TASK ITEM
Please copy the records below word for word, starting at the line that contains "How many data points does each series have?" and ending at the final line of the records. Leave the pictures out of your copy.

****************************************

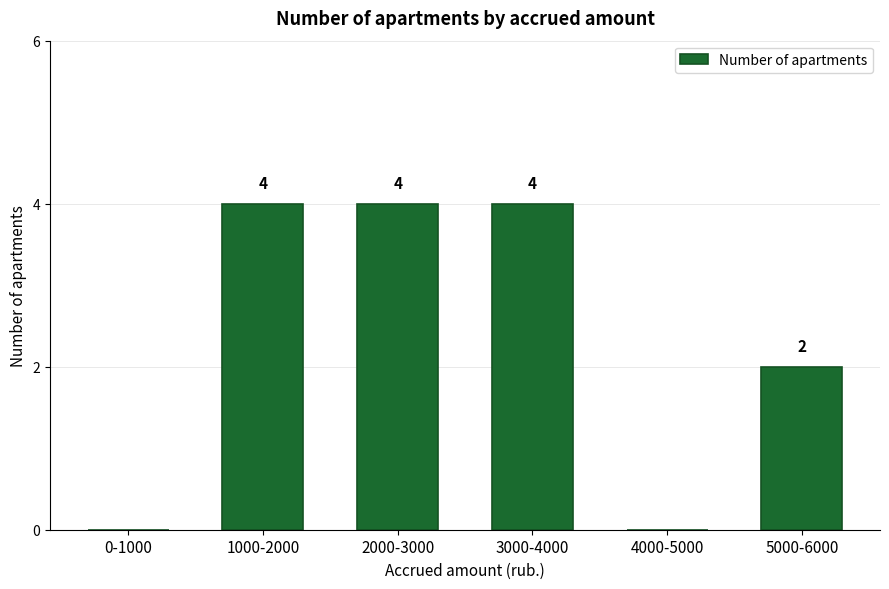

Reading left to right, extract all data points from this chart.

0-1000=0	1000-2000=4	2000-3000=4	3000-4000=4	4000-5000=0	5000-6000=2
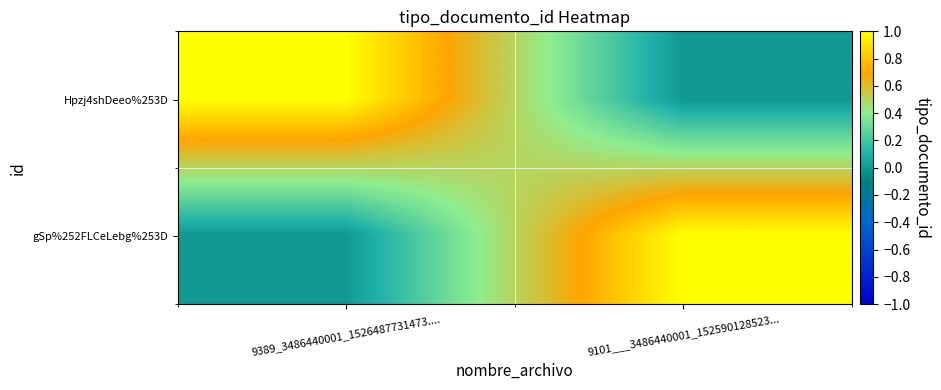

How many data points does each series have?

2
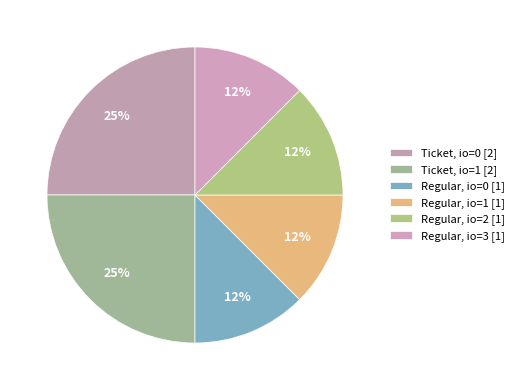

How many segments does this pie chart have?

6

****************************************

SOLUTION FOR THIS EXERCISE
How many data points does each series have?

2

How many segments does this pie chart have?

6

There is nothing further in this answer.